The basic function of this particular was relatively straightforward:
- clear out the list of unactioned items
- get a list of all those cases for which we are waiting for documentation
- for each case (and each outstanding item), work out what “chaser” needs to be done next – letter, phone call – and when it should be performed
- create an appropriate “diary” entry
These diary entries were either cleared by the arrival of the documentation we were expecting, or were triggered an appropriate number of days after we had generated the action request; they were also in part dependent upon the particular work referrer’s own rules, and also upon the type of work being performed.
These last two, as you can imagine, didn’t change very often – perhaps only once a month or so.

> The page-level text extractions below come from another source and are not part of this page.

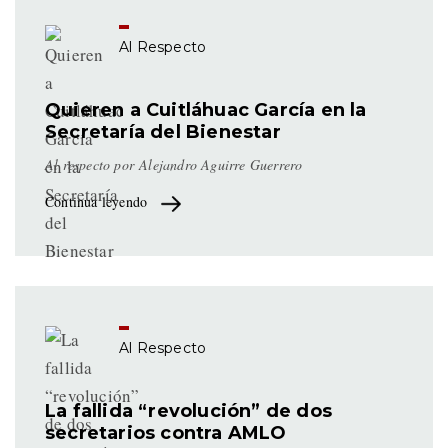
Al Respecto
Quieren a Cuitláhuac García en la
Secretaría del Bienestar
Al respecto por
Alejandro Aguirre Guerrero
Continua leyendo
Al Respecto
La fallida “revolución” de dos
secretarios contra AMLO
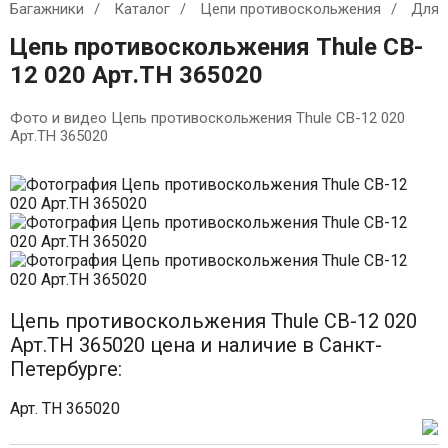
Багажники
Каталог
Цепи противоскольжения
Для 
Цепь противоскольжения Thule CB-
12 020 Арт.TH 365020
Фото и видео Цепь противоскольжения Thule CB-12 020
Арт.TH 365020
Цепь противоскольжения Thule CB-12 020
Арт.TH 365020 цена и наличие в Санкт-
Петербурге:
Арт. TH 365020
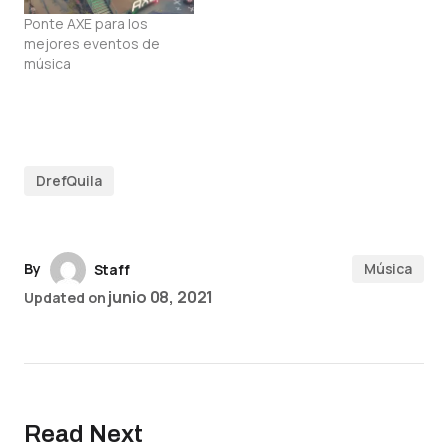
Ponte AXE para los
mejores eventos de
música
DrefQuila
By
Música
Staff
junio 08, 2021
Updated on
Read Next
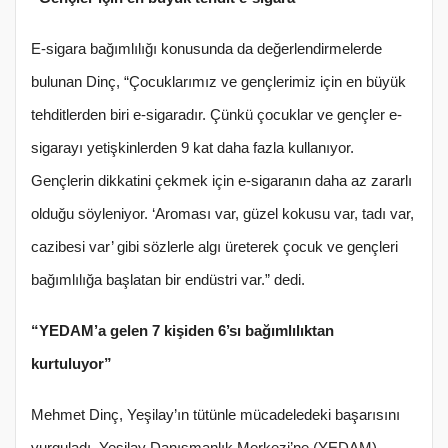
E-sigara bağımlılığı konusunda da değerlendirmelerde
bulunan Dinç, “Çocuklarımız ve gençlerimiz için en büyük
tehditlerden biri e-sigaradır. Çünkü çocuklar ve gençler e-
sigarayı yetişkinlerden 9 kat daha fazla kullanıyor.
Gençlerin dikkatini çekmek için e-sigaranın daha az zararlı
olduğu söyleniyor. ‘Aroması var, güzel kokusu var, tadı var,
cazibesi var’ gibi sözlerle algı üreterek çocuk ve gençleri
bağımlılığa başlatan bir endüstri var.” dedi.
“YEDAM’a gelen 7 kişiden 6’sı bağımlılıktan
kurtuluyor”
Mehmet Dinç, Yeşilay’ın tütünle mücadeledeki başarısını
vurguladı. Yeşilay Danışmanlık Merkezi’ne (YEDAM)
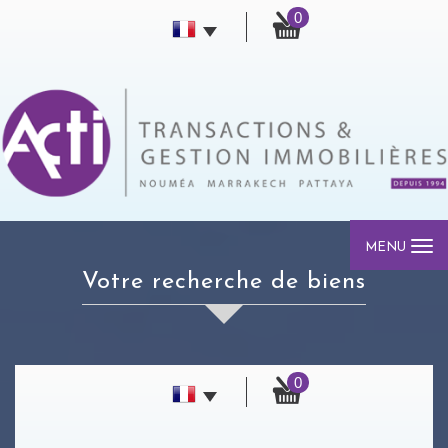
0
MENU
votre recherche de biens
0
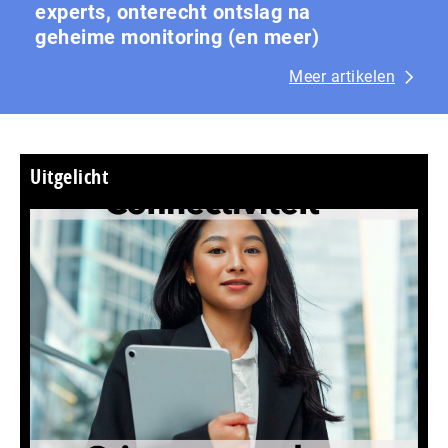
experts, onterecht ontslag na
geheime monitoring (en meer)
Meer artikelen
Uitgelicht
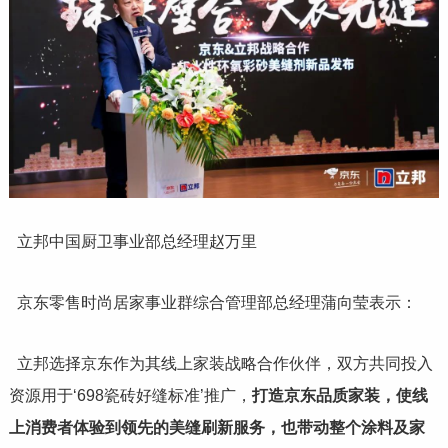
立邦中国厨卫事业部总经理赵万里
京东零售时尚居家事业群综合管理部总经理蒲向莹表示：
立邦选择京东作为其线上家装战略合作伙伴，双方共同投入
资源用于‘698瓷砖好缝标准’推广，
打造京东品质家装，使线
上消费者体验到领先的美缝刷新服务，也带动整个涂料及家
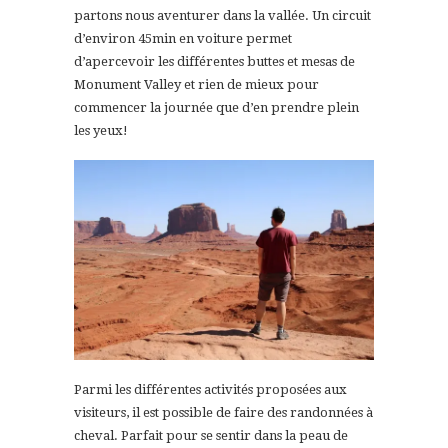
partons nous aventurer dans la vallée. Un circuit
d’environ 45min en voiture permet
d’apercevoir les différentes buttes et mesas de
Monument Valley et rien de mieux pour
commencer la journée que d’en prendre plein
les yeux!
Parmi les différentes activités proposées aux
visiteurs, il est possible de faire des randonnées à
cheval. Parfait pour se sentir dans la peau de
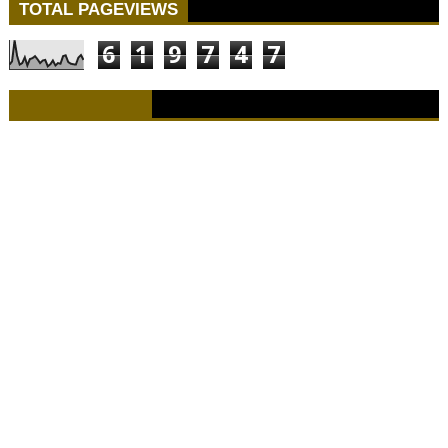
TOTAL PAGEVIEWS
6
1
9
7
4
7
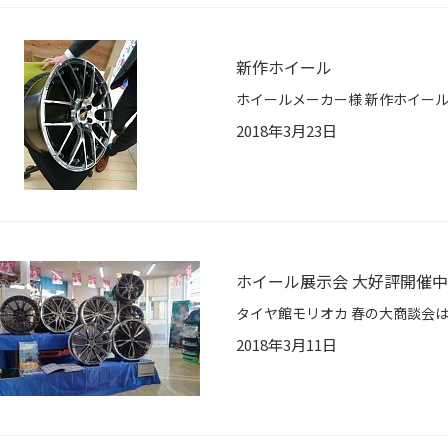
新作ホイール
2018年3月23日
ホイール展示会 大好評開催
2018年3月11日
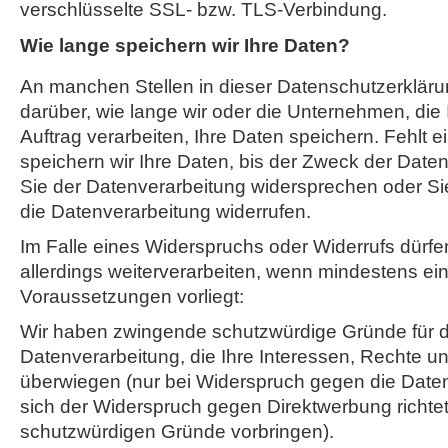
verschlüsselte SSL- bzw. TLS-Verbindung.
Wie lange speichern wir Ihre Daten?
An manchen Stellen in dieser Datenschutzerklärun
darüber, wie lange wir oder die Unternehmen, die
Auftrag verarbeiten, Ihre Daten speichern. Fehlt 
speichern wir Ihre Daten, bis der Zweck der Datenv
Sie der Datenverarbeitung widersprechen oder Sie 
die Datenverarbeitung widerrufen.
Im Falle eines Widerspruchs oder Widerrufs dürfen
allerdings weiterverarbeiten, wenn mindestens ei
Voraussetzungen vorliegt:
Wir haben zwingende schutzwürdige Gründe für d
Datenverarbeitung, die Ihre Interessen, Rechte un
überwiegen (nur bei Widerspruch gegen die Date
sich der Widerspruch gegen Direktwerbung richtet
schutzwürdigen Gründe vorbringen).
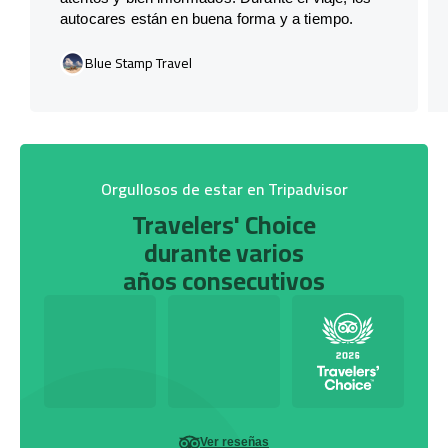
autocares están en buena forma y a tiempo.
Blue Stamp Travel
Orgullosos de estar en Tripadvisor
Travelers' Choice
durante varios
años consecutivos
Ver reseñas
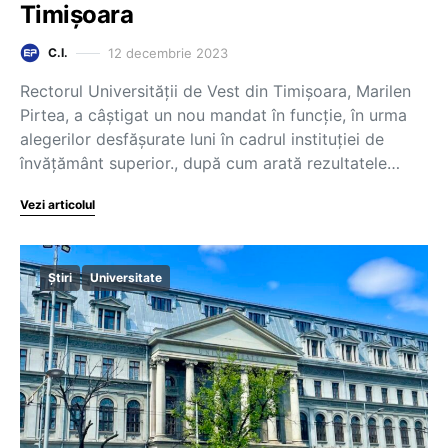
Timișoara
12 decembrie 2023
C.I.
Rectorul Universității de Vest din Timișoara, Marilen
Pirtea, a câștigat un nou mandat în funcție, în urma
alegerilor desfășurate luni în cadrul instituției de
învățământ superior., după cum arată rezultatele…
Vezi articolul
Știri
Universitate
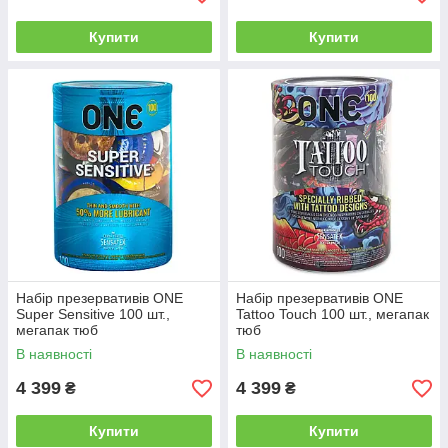
Купити
Купити
Набір презервативів ONE
Набір презервативів ONE
Super Sensitive 100 шт.,
Tattoo Touch 100 шт., мегапак
мегапак тюб
тюб
В наявності
В наявності
4 399
4 399
₴
₴
Купити
Купити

So why the program that did this needed to look up the control data for every case it was processing (which would have been in the tens of thousands) was beyond me. So I changed the code.
I changed the code and replaced the timewasting code which ran queries along the lines of:
SELECT ClientName FROM tblClients WHERE ClientID = 5
SELECT ProcessName FROM tblProcesses WHERE ProcessID = 3
(Note that each of these tables was at most a couple of dozen records.)
I replaced that code with a single cached client-side recordset, populated once at the start of the program’s main run; I did this for only half a dozen small(ish) reference objects, and replaced the queries against those recordsets with filters on those recordsets. An easy couple of days work to make these changes and test it, and suddenly, that process’s run duration was reduced from 2 hours to as many minutes, which made m’learned colleagues in the support department happy, because they didn’t have to keep popping back to check that everything was still running smoothly with that system.
So, why was the code crappy?
The code as originally written, worked, but not particularly efficiently. However, this hadn’t been highlighted as a potential performance issue because (as is not unusual) it had never been tested against a large dataset. The production dataset had grown slowly over several years and the support team had just got used to it being slower and slower.
The code itself may not have been written from the state of knowing how the data would behave, and therefore that you could do this sort of thing perfectly legitimately. Either that, or it was just laziness on the part of the original programmer, it being easier to go and get the data as you want / need it, rather than work out what could be cached.
As a programmer, you need to understand your data in order to write optimal code.